Methinks the author doesn't know what they're talking about
the article author clearly has never worked anywhere in the industry, and you're here defending the uninformed opinion of someone by dismissing those who actually have (and/or do)
thanks for the laughs this morning, mate :)
For example:
> However, reality is much more sombre. The language explosion is more cancerous in nature. Each new language is a malformed confirmation of someones belief system.
Which languages? Name them, and state how they’re “a malformed confirmation of someones belief system”.
That statement is 60 years old and its truth continues to outlive its utterer: https://en.wikipedia.org/wiki/James_E._Thornton
I suspect that once the day comes when the hardware folk are no longer regularly giving us software folk a free lunch, there will be a rediscovery of the importance of "knowing what one is doing". But I fear, not before.
> easy to maintain
If the engineer can really fullfill both the requirements - he is in the first camp.
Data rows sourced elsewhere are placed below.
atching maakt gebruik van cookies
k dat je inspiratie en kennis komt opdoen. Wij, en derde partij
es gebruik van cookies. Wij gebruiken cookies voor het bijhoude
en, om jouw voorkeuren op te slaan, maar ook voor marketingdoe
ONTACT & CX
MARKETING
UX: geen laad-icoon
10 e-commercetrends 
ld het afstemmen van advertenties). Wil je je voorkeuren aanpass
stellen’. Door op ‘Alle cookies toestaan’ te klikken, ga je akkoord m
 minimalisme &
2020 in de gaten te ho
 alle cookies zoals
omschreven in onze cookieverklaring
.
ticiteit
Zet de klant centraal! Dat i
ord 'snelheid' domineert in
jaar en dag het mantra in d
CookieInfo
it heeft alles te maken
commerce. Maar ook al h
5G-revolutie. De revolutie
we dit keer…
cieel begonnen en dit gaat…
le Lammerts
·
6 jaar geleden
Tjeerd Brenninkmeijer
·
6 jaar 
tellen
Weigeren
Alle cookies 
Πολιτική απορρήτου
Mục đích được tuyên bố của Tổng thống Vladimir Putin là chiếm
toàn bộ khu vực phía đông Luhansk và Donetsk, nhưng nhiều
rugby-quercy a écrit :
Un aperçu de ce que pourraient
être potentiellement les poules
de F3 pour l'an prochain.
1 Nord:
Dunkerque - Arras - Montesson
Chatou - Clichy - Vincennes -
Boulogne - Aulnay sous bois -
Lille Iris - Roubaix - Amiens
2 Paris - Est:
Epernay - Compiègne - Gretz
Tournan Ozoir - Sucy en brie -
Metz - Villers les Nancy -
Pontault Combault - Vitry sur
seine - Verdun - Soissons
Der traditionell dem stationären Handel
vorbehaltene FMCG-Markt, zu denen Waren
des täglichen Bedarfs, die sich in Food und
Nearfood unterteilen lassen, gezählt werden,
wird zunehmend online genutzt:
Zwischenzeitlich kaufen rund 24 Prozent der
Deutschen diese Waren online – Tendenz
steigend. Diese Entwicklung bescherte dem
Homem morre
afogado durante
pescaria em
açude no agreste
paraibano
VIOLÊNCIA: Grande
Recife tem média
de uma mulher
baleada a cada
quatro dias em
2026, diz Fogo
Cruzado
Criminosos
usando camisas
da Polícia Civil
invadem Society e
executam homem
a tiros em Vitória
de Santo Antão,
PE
I think the article perhaps suffers from the issue of all personality taxonomies in that it attributes behaviors to traits which could have their genesis elsewhere. The discussion of testing really got me on this, as the defensive covering of every function with unit tests could just as easily come from a place of having been burned and wanting to catch regressions early - wanting to be proven wrong early - as desiring a logician’s rigorously pure programming experience.